What is the Renters’ Credit proposal?

  • The renters’ credit proposal would authorize states to allocate federal tax credits to make housing affordable for low-income renters. Families assisted with credits generally would pay no more than 30 percent of their income for rent and property owners (or sometimes banks that lend to them) would receive a tax credit in exchange.
  • If capped at $5 billion the proposal could help 1.2 million families afford housing, reduce rents by an average of $400 and lift four of five of the poorest families it assists out of deep poverty.

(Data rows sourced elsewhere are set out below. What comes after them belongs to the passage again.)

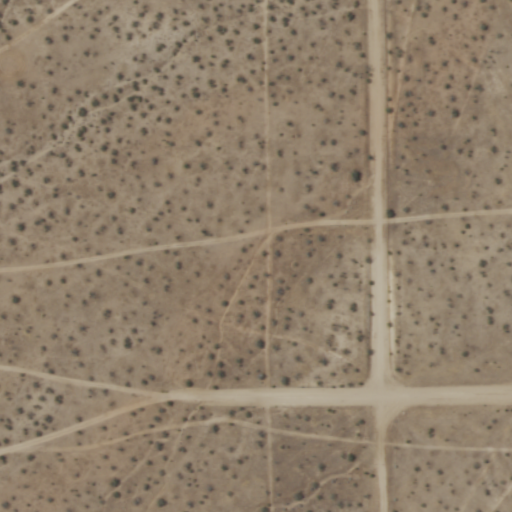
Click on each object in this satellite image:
road: (380, 256)
crop: (403, 260)
road: (395, 403)
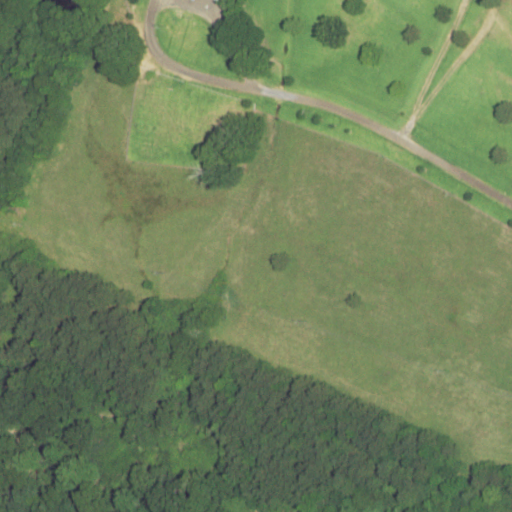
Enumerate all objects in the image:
road: (178, 68)
road: (333, 109)
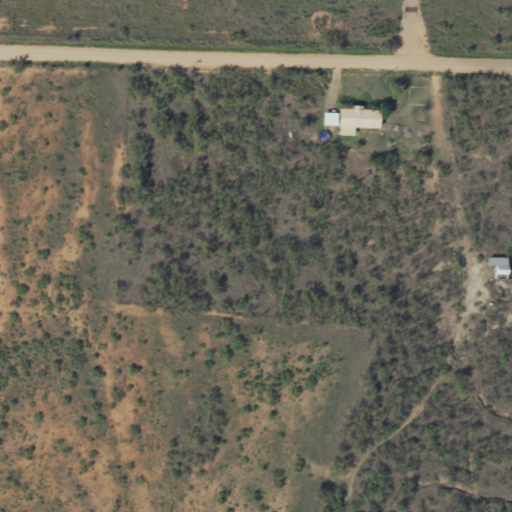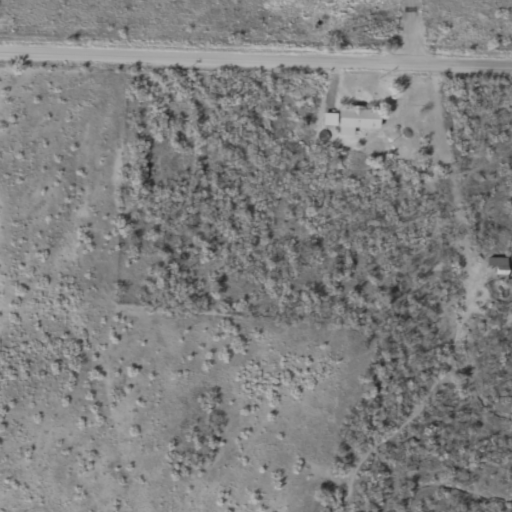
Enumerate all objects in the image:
road: (255, 53)
building: (357, 119)
building: (497, 267)
road: (465, 303)
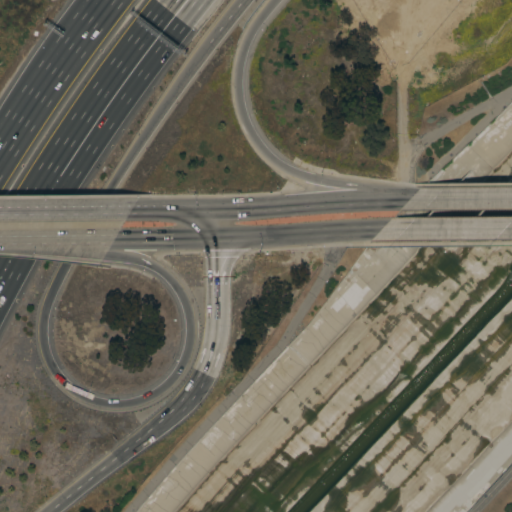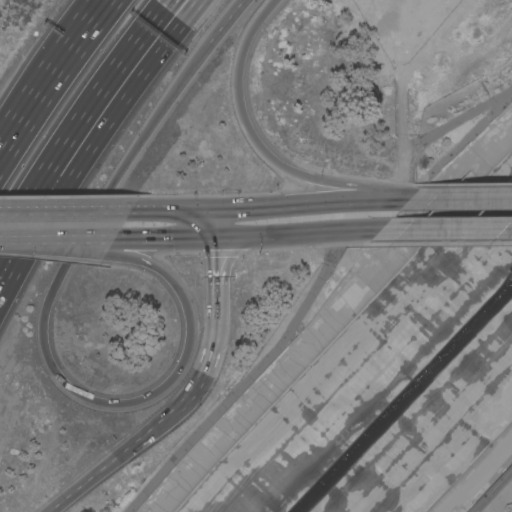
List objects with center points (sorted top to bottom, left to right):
road: (104, 1)
road: (104, 1)
road: (226, 20)
road: (51, 78)
road: (103, 96)
road: (120, 98)
road: (260, 147)
road: (461, 197)
road: (305, 203)
road: (165, 208)
traffic signals: (201, 208)
road: (65, 210)
road: (207, 223)
road: (20, 229)
road: (447, 230)
road: (298, 235)
road: (169, 238)
traffic signals: (214, 238)
road: (62, 239)
road: (61, 246)
road: (215, 264)
road: (42, 341)
road: (209, 354)
river: (407, 397)
road: (112, 460)
road: (492, 491)
park: (505, 504)
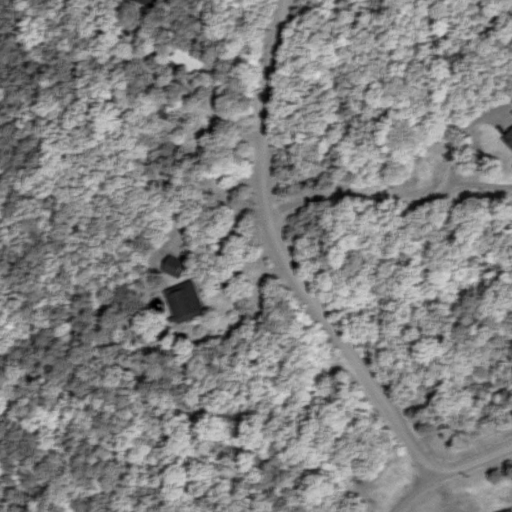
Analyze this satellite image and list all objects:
building: (151, 3)
building: (192, 59)
building: (510, 138)
building: (177, 266)
road: (308, 293)
building: (188, 302)
building: (510, 511)
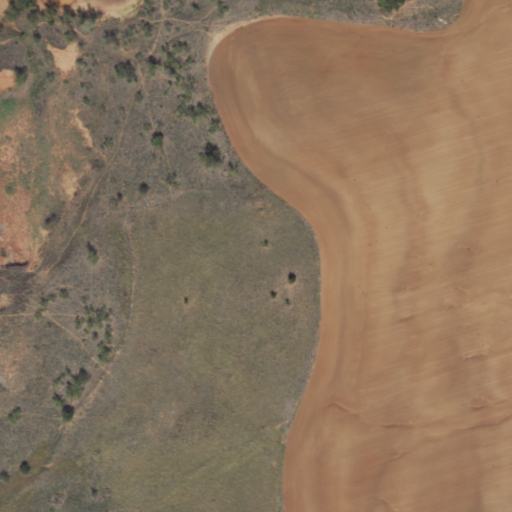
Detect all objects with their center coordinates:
road: (124, 113)
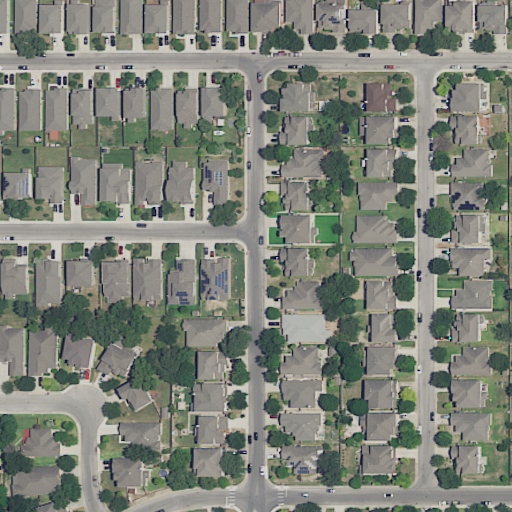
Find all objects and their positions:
building: (427, 14)
building: (105, 15)
building: (300, 15)
building: (332, 15)
building: (4, 16)
building: (184, 16)
building: (210, 16)
building: (237, 16)
building: (267, 16)
building: (26, 17)
building: (131, 17)
building: (396, 17)
building: (460, 17)
building: (52, 18)
building: (158, 18)
building: (493, 18)
building: (79, 19)
building: (364, 21)
road: (256, 62)
building: (381, 97)
building: (468, 97)
building: (297, 98)
building: (110, 103)
building: (136, 103)
building: (215, 103)
building: (83, 108)
building: (7, 109)
building: (57, 109)
building: (162, 109)
building: (188, 109)
building: (30, 110)
building: (297, 129)
building: (378, 129)
building: (466, 130)
building: (382, 162)
building: (304, 163)
building: (473, 164)
building: (85, 179)
building: (217, 180)
building: (182, 182)
building: (51, 183)
building: (116, 183)
building: (18, 185)
building: (296, 195)
building: (376, 195)
building: (468, 195)
building: (298, 228)
building: (374, 229)
building: (467, 229)
road: (128, 233)
building: (470, 260)
building: (298, 262)
building: (374, 262)
building: (82, 274)
building: (15, 278)
building: (216, 279)
building: (148, 280)
road: (427, 280)
building: (117, 281)
building: (49, 282)
building: (183, 283)
road: (257, 287)
building: (474, 295)
building: (304, 296)
building: (381, 296)
building: (306, 328)
building: (384, 328)
building: (467, 328)
building: (205, 332)
building: (13, 349)
building: (43, 350)
building: (80, 351)
building: (118, 359)
building: (381, 360)
building: (303, 361)
building: (473, 361)
building: (213, 365)
building: (302, 392)
building: (382, 393)
building: (468, 393)
building: (137, 394)
building: (211, 398)
road: (44, 404)
building: (302, 425)
building: (472, 425)
building: (379, 426)
building: (212, 430)
building: (142, 433)
building: (42, 444)
road: (89, 458)
building: (304, 459)
building: (379, 459)
building: (468, 459)
building: (210, 462)
building: (130, 472)
building: (37, 481)
road: (329, 498)
building: (51, 508)
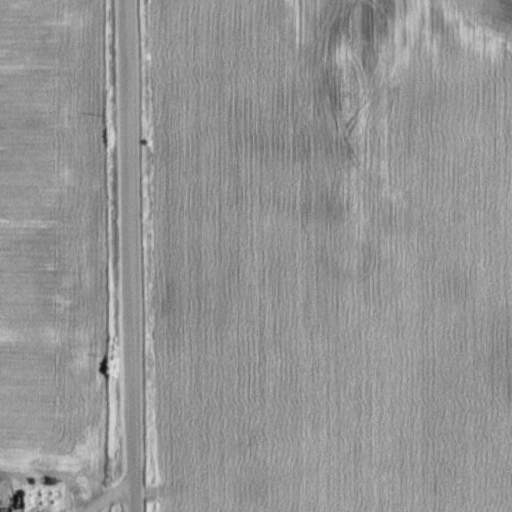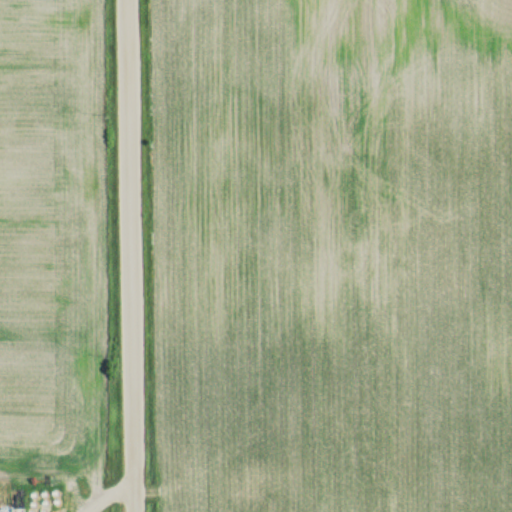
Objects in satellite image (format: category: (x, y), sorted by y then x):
road: (130, 255)
road: (104, 494)
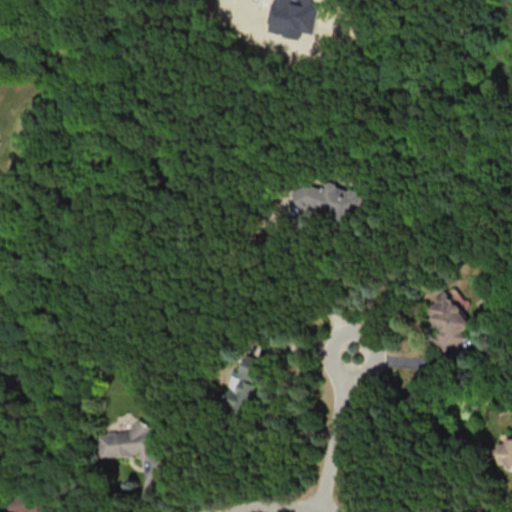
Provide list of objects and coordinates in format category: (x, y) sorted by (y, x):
building: (293, 17)
building: (331, 200)
road: (325, 293)
building: (448, 321)
road: (411, 362)
building: (244, 384)
road: (337, 433)
building: (130, 441)
building: (504, 451)
building: (32, 504)
road: (293, 510)
road: (301, 511)
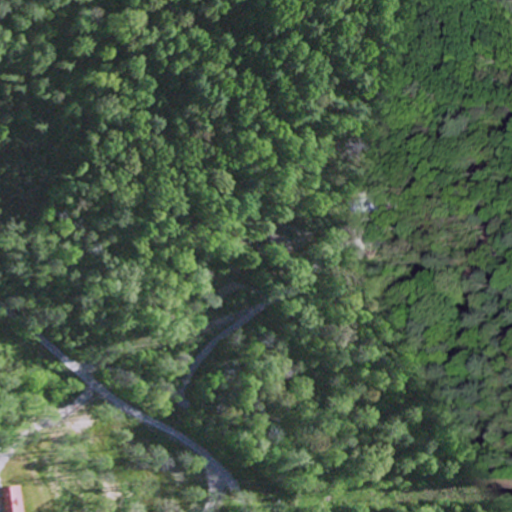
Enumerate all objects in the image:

Why do we need the Renters’ Credit?

  • Many low-income families, seniors, and people with disabilities struggle to afford rental costs, yet only about one in four households eligible for rental assistance receives it due to funding limitations.
  • The shortfall in rental assistance has increased significantly in the last decade, as the number of lowincome families facing high rent burdens has grown but the number of families receiving rental assistance has not kept pace.
  • When housing costs are too high, the effect on low-income renters can be severe and enduring. Families that receive assistance to help pay rent are far less likely to experience homelessness and housing instability, problems that do long-term harm to children’s health and development.
  • States could target credits based on their priorities. For example, they could use credits to sharply reduce homelessness among veterans, help low-income seniors and people with disabilities live in independent housing instead of nursing homes (potentially cutting health care costs), or target TANF recipients for whom lack of stable housing is a barrier to work.
  • The new proposal would complement existing programs such as the Low-Income Housing Tax Credit (which subsidizes development of affordable housing but is rarely sufficient to push rents down to levels poor families can afford) and target families without Section 8 vouchers or other federal rental assistance (which is highly effective but helps only a fraction of those in need).

Why now?

  • Renters make up one out of every three households. Yet, federal spending on housing — counting both tax expenditures and direct appropriations — disproportionately favors homeownership over renting, and it targets a large share of subsidies toward higher-income households that often do not need assistance.
  • Policymakers in both parties have proposed reforms to homeownership and other tax expenditures that would make them more efficient and raise added revenues to reduce the deficit.
  • While considering a larger tax reform proposal to improve the efficiency of the tax code and help reduce deficits, Congress could make the nation’s housing expenditures more equitable and address part of the pressing need for housing assistance among lower-income renters by directing a modest share of the savings from changes to homeownership or other tax subsidies to establish a federal renters’ tax credit.